DIRECTIVE
Here are some records; return them all exactly.

◇ ◇ ◇ ◇ ◇ ◇ ◇

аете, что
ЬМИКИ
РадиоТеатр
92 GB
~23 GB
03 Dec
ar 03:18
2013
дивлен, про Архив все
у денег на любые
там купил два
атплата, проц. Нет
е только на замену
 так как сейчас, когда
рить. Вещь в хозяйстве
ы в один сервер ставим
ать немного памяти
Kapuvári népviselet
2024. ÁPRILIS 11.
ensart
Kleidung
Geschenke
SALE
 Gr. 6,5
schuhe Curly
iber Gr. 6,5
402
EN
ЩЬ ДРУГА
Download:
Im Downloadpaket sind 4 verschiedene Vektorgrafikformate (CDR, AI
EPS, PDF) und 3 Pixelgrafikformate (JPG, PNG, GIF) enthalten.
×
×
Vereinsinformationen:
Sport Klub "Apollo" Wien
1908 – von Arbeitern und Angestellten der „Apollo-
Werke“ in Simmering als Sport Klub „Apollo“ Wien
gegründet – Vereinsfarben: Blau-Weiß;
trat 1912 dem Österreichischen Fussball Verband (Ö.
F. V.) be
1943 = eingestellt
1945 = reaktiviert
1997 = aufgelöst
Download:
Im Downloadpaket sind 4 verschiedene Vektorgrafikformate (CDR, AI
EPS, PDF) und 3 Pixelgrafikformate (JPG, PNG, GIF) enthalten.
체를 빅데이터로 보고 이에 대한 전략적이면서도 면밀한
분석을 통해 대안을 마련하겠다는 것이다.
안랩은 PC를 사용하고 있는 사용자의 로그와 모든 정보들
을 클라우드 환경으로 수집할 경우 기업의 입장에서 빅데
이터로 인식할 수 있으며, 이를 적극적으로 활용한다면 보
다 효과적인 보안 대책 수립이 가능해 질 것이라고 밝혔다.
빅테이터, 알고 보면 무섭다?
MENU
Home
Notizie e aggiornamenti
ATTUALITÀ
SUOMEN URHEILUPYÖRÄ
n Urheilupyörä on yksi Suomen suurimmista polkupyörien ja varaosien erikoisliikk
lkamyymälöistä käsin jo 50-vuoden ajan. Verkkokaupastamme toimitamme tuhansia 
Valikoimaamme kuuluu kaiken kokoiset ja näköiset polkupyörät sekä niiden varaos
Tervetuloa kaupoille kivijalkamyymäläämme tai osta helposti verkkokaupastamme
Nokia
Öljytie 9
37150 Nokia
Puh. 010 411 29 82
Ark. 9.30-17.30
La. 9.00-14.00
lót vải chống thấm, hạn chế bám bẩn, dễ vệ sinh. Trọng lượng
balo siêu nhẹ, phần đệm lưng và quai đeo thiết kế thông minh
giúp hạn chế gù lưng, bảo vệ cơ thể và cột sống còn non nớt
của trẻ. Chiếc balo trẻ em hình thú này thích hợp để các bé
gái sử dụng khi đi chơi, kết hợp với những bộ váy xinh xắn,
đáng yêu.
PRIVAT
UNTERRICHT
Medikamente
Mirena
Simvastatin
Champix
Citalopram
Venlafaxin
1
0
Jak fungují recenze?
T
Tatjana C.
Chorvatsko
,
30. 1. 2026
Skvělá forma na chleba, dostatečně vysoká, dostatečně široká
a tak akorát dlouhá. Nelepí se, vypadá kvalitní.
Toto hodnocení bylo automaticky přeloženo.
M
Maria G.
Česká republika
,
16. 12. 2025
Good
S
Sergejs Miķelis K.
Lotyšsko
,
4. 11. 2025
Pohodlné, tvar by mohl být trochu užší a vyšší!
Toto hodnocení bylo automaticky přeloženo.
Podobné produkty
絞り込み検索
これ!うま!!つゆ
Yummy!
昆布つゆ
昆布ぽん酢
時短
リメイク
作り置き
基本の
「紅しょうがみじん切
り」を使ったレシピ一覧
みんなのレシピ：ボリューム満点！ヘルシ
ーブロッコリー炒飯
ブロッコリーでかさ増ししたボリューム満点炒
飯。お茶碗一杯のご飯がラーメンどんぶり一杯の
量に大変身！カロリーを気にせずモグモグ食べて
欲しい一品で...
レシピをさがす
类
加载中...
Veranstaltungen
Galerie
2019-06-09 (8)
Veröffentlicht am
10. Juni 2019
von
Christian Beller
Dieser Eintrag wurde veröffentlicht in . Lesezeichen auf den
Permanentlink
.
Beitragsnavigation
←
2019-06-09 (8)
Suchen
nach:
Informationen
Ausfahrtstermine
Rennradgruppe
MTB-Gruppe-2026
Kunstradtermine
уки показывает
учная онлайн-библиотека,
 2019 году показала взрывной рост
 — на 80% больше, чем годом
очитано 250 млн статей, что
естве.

◇ ◇ ◇ ◇ ◇ ◇ ◇

WRITTEN SOLUTION
аете, что
ЬМИКИ
РадиоТеатр
92 GB
~23 GB
03 Dec
ar 03:18
2013
дивлен, про Архив все
у денег на любые
там купил два
атплата, проц. Нет
е только на замену
 так как сейчас, когда
рить. Вещь в хозяйстве
ы в один сервер ставим
ать немного памяти
Kapuvári népviselet
2024. ÁPRILIS 11.
ensart
Kleidung
Geschenke
SALE
 Gr. 6,5
schuhe Curly
iber Gr. 6,5
402
EN
ЩЬ ДРУГА
Download:
Im Downloadpaket sind 4 verschiedene Vektorgrafikformate (CDR, AI
EPS, PDF) und 3 Pixelgrafikformate (JPG, PNG, GIF) enthalten.
×
×
Vereinsinformationen:
Sport Klub "Apollo" Wien
1908 – von Arbeitern und Angestellten der „Apollo-
Werke“ in Simmering als Sport Klub „Apollo“ Wien
gegründet – Vereinsfarben: Blau-Weiß;
trat 1912 dem Österreichischen Fussball Verband (Ö.
F. V.) be
1943 = eingestellt
1945 = reaktiviert
1997 = aufgelöst
Download:
Im Downloadpaket sind 4 verschiedene Vektorgrafikformate (CDR, AI
EPS, PDF) und 3 Pixelgrafikformate (JPG, PNG, GIF) enthalten.
체를 빅데이터로 보고 이에 대한 전략적이면서도 면밀한
분석을 통해 대안을 마련하겠다는 것이다.
안랩은 PC를 사용하고 있는 사용자의 로그와 모든 정보들
을 클라우드 환경으로 수집할 경우 기업의 입장에서 빅데
이터로 인식할 수 있으며, 이를 적극적으로 활용한다면 보
다 효과적인 보안 대책 수립이 가능해 질 것이라고 밝혔다.
빅테이터, 알고 보면 무섭다?
MENU
Home
Notizie e aggiornamenti
ATTUALITÀ
SUOMEN URHEILUPYÖRÄ
n Urheilupyörä on yksi Suomen suurimmista polkupyörien ja varaosien erikoisliikk
lkamyymälöistä käsin jo 50-vuoden ajan. Verkkokaupastamme toimitamme tuhansia 
Valikoimaamme kuuluu kaiken kokoiset ja näköiset polkupyörät sekä niiden varaos
Tervetuloa kaupoille kivijalkamyymäläämme tai osta helposti verkkokaupastamme
Nokia
Öljytie 9
37150 Nokia
Puh. 010 411 29 82
Ark. 9.30-17.30
La. 9.00-14.00
lót vải chống thấm, hạn chế bám bẩn, dễ vệ sinh. Trọng lượng
balo siêu nhẹ, phần đệm lưng và quai đeo thiết kế thông minh
giúp hạn chế gù lưng, bảo vệ cơ thể và cột sống còn non nớt
của trẻ. Chiếc balo trẻ em hình thú này thích hợp để các bé
gái sử dụng khi đi chơi, kết hợp với những bộ váy xinh xắn,
đáng yêu.
PRIVAT
UNTERRICHT
Medikamente
Mirena
Simvastatin
Champix
Citalopram
Venlafaxin
1
0
Jak fungují recenze?
T
Tatjana C.
Chorvatsko
,
30. 1. 2026
Skvělá forma na chleba, dostatečně vysoká, dostatečně široká
a tak akorát dlouhá. Nelepí se, vypadá kvalitní.
Toto hodnocení bylo automaticky přeloženo.
M
Maria G.
Česká republika
,
16. 12. 2025
Good
S
Sergejs Miķelis K.
Lotyšsko
,
4. 11. 2025
Pohodlné, tvar by mohl být trochu užší a vyšší!
Toto hodnocení bylo automaticky přeloženo.
Podobné produkty
絞り込み検索
これ!うま!!つゆ
Yummy!
昆布つゆ
昆布ぽん酢
時短
リメイク
作り置き
基本の
「紅しょうがみじん切
り」を使ったレシピ一覧
みんなのレシピ：ボリューム満点！ヘルシ
ーブロッコリー炒飯
ブロッコリーでかさ増ししたボリューム満点炒
飯。お茶碗一杯のご飯がラーメンどんぶり一杯の
量に大変身！カロリーを気にせずモグモグ食べて
欲しい一品で...
レシピをさがす
类
加载中...
Veranstaltungen
Galerie
2019-06-09 (8)
Veröffentlicht am
10. Juni 2019
von
Christian Beller
Dieser Eintrag wurde veröffentlicht in . Lesezeichen auf den
Permanentlink
.
Beitragsnavigation
←
2019-06-09 (8)
Suchen
nach:
Informationen
Ausfahrtstermine
Rennradgruppe
MTB-Gruppe-2026
Kunstradtermine
уки показывает
учная онлайн-библиотека,
 2019 году показала взрывной рост
 — на 80% больше, чем годом
очитано 250 млн статей, что
естве.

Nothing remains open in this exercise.